AIM OF THE TASK — Would you write out every entry exactly, but without the pictures?

ENTRIES SUPPLIED —
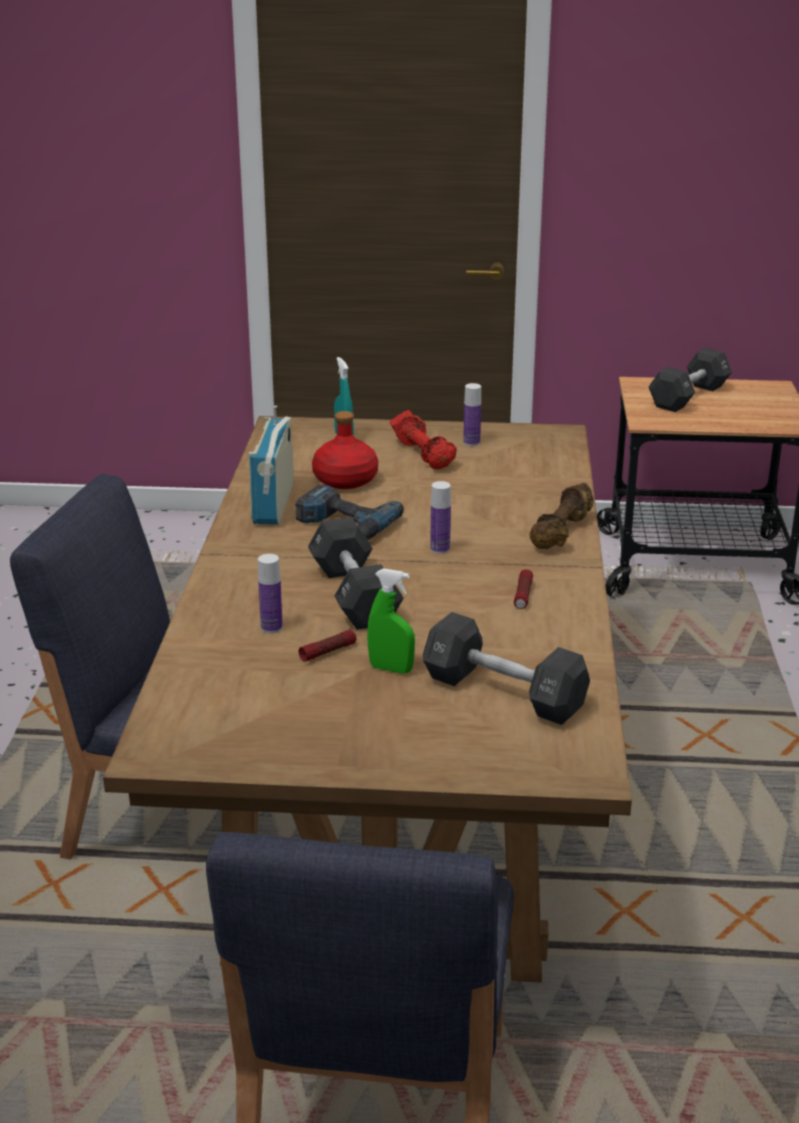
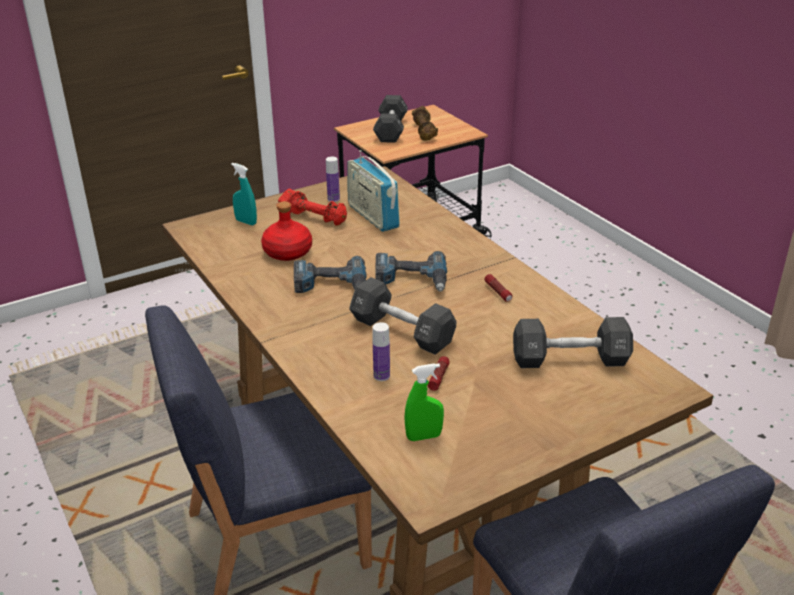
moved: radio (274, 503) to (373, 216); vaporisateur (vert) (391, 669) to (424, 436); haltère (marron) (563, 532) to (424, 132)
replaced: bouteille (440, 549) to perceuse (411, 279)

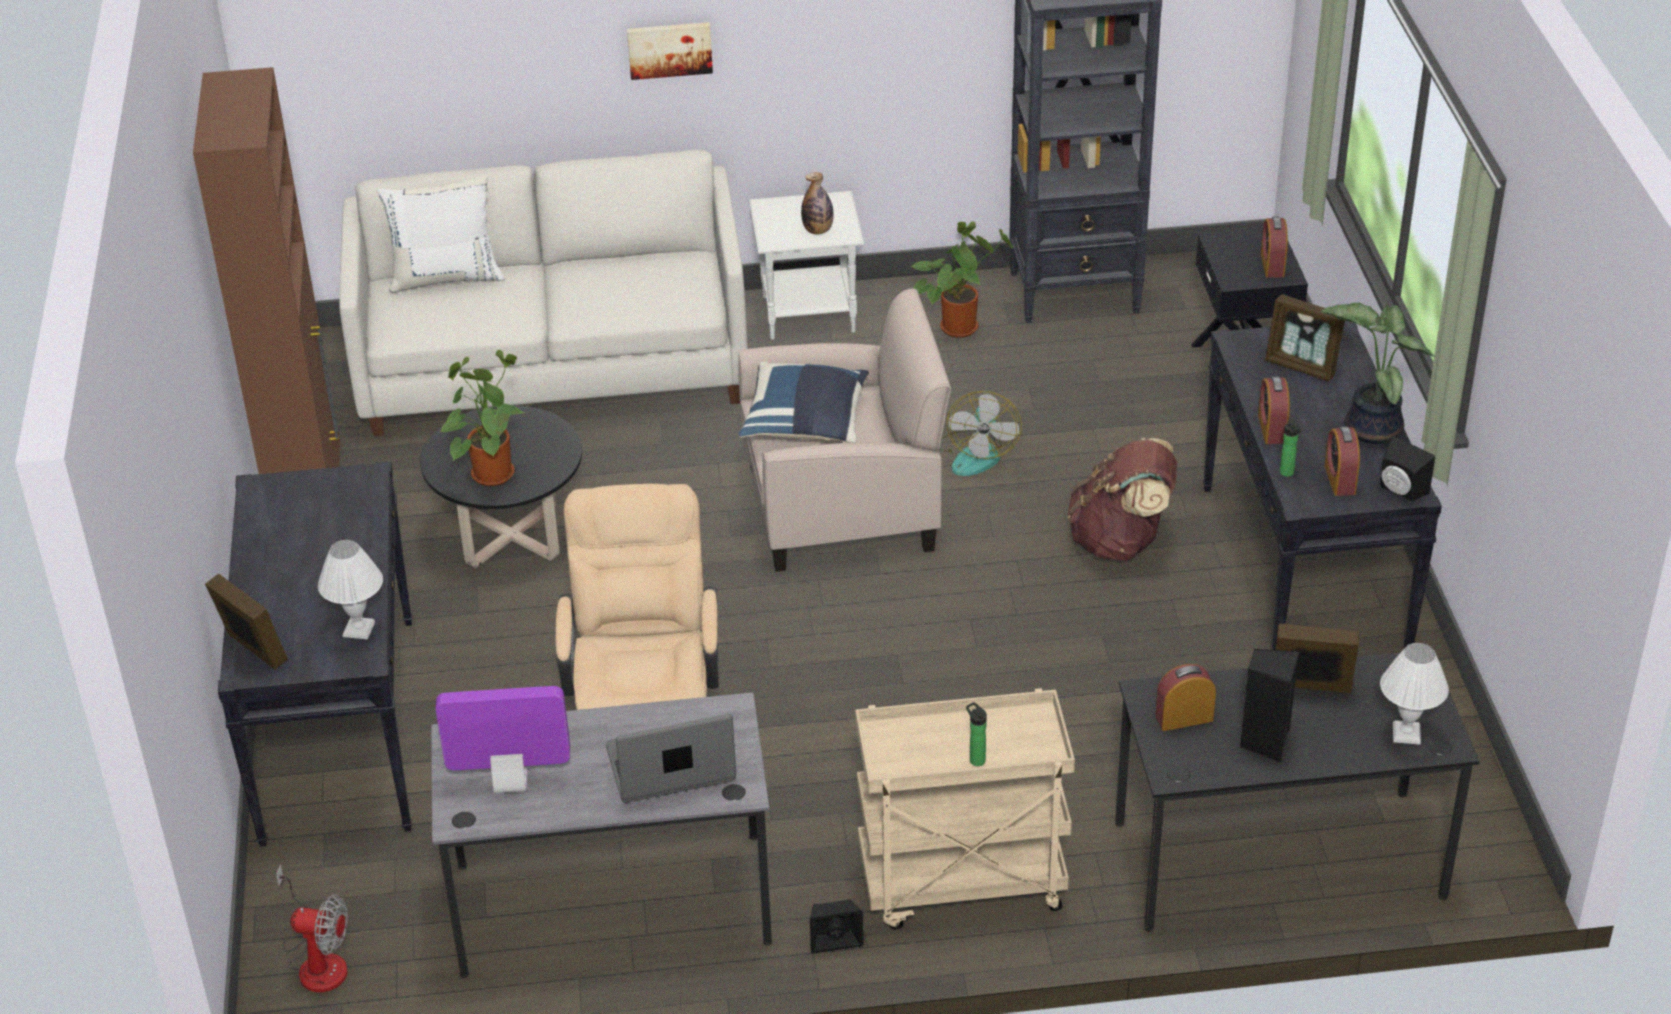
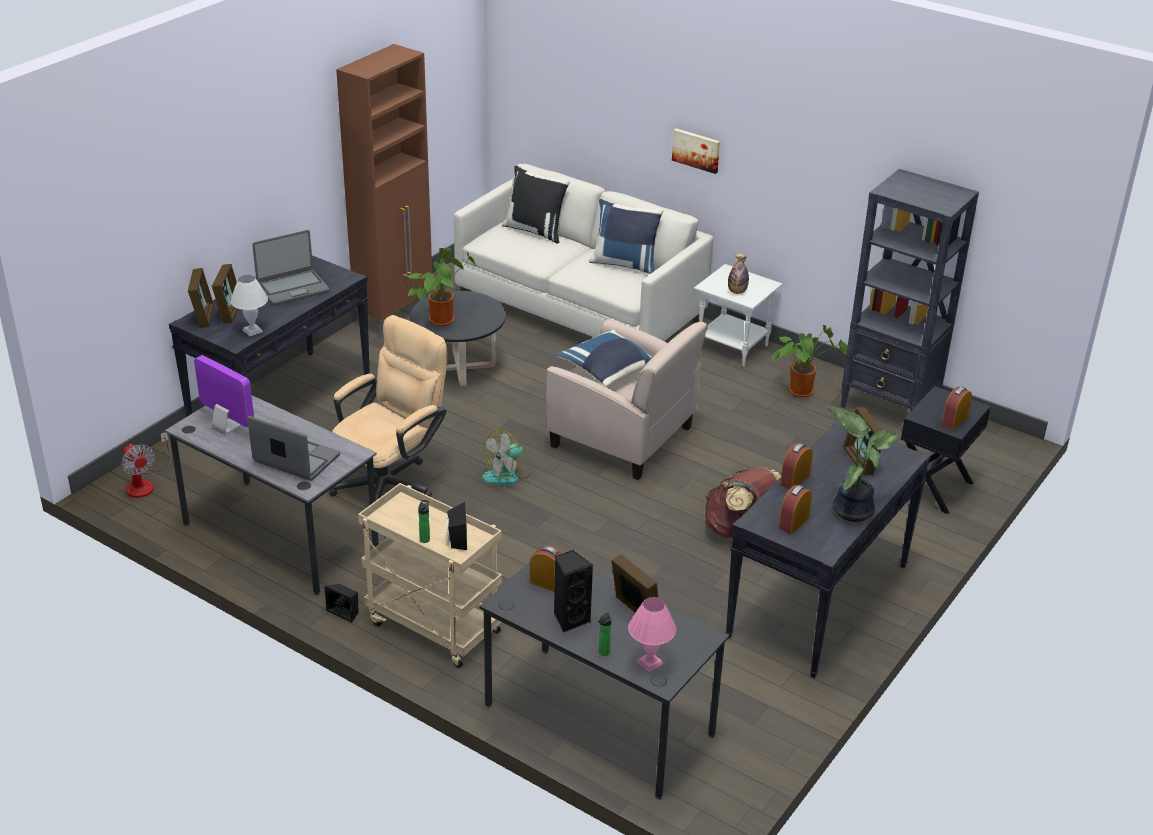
added: cadre photo (229, 312); ordinateur portable (293, 288); coussin (bleu) (625, 264)
moved: ventilateur (976, 453) to (508, 475); bouteille (1287, 473) to (603, 653); enceinte (noir) (1400, 491) to (456, 540)
recoloured: coussin (blanc) (446, 276) to coussin (noir) (536, 230); lampe de table (blanc) (1406, 733) to lampe de table (rose) (650, 662)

EXPECTED ANSWER —
moved: radio (274, 503) to (373, 216); vaporisateur (vert) (391, 669) to (424, 436); haltère (marron) (563, 532) to (424, 132)
replaced: bouteille (440, 549) to perceuse (411, 279)

added: cadre photo (229, 312); ordinateur portable (293, 288); coussin (bleu) (625, 264)
moved: ventilateur (976, 453) to (508, 475); bouteille (1287, 473) to (603, 653); enceinte (noir) (1400, 491) to (456, 540)
recoloured: coussin (blanc) (446, 276) to coussin (noir) (536, 230); lampe de table (blanc) (1406, 733) to lampe de table (rose) (650, 662)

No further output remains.